According to the published extract from this secretly recorded meeting, Yeo gave as an example of his value the fact that he had been able to offer advice to someone from a firm with which he had a relationship, who was scheduled to appear in front of his own committee: “I could not ask this guy any questions in public because it would look as though I might be biased about that. But what I do for him in private is another matter, obviously.” Asked to elaborate by the undercover reporters, Yeo allegedly responded: “I was able to tell him in advance what to say. Ha ha!”

We should record that Yeo, who has offered to stand down while the Sunday Times’s claims are investigated by the Commons authorities, put out a statement saying “I totally reject these allegations”, adding that he had “at no stage agreed or offered to work for the fictitious company these undercover reporters claimed to be representing” and that it was “totally untrue” he had coached a client for an appearance before his committee.
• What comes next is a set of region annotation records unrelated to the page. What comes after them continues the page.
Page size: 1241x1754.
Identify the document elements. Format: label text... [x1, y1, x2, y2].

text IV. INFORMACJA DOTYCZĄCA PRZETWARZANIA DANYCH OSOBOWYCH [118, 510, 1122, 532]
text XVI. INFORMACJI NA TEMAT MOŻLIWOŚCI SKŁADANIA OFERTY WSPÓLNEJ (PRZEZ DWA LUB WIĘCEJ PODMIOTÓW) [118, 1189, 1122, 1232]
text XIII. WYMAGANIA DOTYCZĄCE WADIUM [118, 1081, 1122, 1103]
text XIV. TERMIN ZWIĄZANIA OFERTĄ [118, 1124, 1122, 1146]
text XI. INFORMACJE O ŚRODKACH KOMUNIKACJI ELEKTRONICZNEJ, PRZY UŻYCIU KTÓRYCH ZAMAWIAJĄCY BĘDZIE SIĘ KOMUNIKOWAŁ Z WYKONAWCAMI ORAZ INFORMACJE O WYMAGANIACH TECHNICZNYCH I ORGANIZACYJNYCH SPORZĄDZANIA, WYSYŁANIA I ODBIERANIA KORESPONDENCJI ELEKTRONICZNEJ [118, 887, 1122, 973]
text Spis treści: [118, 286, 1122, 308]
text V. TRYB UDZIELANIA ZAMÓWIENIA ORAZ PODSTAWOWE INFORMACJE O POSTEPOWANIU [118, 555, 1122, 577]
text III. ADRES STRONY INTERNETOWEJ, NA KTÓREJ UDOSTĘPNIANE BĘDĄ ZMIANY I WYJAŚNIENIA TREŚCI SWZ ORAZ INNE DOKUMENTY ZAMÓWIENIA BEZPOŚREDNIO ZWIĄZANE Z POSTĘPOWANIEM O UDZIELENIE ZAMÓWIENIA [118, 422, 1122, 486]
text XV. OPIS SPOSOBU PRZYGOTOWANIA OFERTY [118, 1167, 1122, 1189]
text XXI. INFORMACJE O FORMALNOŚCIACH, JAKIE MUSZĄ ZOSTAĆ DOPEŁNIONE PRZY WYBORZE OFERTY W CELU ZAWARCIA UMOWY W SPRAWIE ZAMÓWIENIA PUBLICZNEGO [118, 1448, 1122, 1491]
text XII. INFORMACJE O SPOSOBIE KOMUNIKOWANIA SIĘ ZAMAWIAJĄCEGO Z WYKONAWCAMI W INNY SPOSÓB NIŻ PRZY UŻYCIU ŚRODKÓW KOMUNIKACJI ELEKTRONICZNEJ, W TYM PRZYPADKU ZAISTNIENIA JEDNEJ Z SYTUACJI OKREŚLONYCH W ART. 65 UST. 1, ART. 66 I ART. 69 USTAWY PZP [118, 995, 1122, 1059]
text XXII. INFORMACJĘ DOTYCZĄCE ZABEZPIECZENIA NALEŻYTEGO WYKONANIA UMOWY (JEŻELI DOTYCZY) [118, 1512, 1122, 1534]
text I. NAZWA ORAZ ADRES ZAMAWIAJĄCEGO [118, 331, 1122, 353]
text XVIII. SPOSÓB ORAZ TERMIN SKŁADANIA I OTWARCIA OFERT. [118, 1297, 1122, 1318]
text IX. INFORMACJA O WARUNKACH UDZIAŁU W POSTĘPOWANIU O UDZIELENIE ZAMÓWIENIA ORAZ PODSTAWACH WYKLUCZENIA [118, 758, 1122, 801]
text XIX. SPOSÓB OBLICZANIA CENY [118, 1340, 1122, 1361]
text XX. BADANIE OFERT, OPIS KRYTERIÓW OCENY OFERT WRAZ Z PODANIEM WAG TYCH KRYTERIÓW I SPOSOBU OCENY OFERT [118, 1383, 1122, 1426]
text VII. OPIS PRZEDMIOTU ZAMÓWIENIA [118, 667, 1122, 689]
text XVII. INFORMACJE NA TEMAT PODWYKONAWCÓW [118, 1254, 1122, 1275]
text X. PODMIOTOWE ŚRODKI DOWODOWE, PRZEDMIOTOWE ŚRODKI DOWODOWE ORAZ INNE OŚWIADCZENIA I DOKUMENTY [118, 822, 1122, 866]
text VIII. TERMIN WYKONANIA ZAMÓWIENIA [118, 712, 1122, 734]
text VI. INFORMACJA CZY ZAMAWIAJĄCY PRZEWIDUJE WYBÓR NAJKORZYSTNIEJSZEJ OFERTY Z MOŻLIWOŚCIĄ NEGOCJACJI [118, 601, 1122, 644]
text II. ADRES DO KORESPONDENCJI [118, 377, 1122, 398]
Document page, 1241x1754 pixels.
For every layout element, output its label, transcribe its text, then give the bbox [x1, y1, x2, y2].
The point, however, is that Yeo – exactly as he notes in respect of his Tory colleague in the Lords, John Gummer – brings his role as chairman of a supposedly impartial committee into question because of his declared real business relationships. The fact that these are all legitimate and undisguised does not and cannot eradicate the impression that voters will form of a pronounced conflict of interest with Yeo’s duties as an independent legislative interrogator in a field of enormous financial significance.

The genuinely honourable Paul Goodman, who resigned his safe Tory seat four years ago in despair at the backwash of the Commons expenses scandal, yesterday used his platform as editor of the ConservativeHome website to demand that “those who chair Select Committees should be barred from having any outside interests that can reasonably be seen to conflict with their role as chairmen”.

Previously, Goodman had stuck by the traditional distinction between ministers (who can have no concurrent business activities) and backbenchers, who have always been allowed to maintain so-called “outside interests”; indeed, when resigning as an MP, Goodman had declared that it was better for members of the legislature to have outside interests than to be full-time politicians dependent entirely for their welfare on the party machine. Yet when, as in the case of Panorama’s sting on Patrick Mercer, an MP’s “interests” can seem merely an exploitation of his privileged role as a legislator, the public will take a less amiable view of his “independence”.

Perhaps I could suggest a different solution to the present predicament. Let chairman Yeo keep his joint role as adviser to sundry “green” companies – on the condition that he receives neither fees nor share options from them. Then, at least, we can be reassured that he is motivated solely by the virtues of their case. On the other hand, that would rather reduce his comedic value.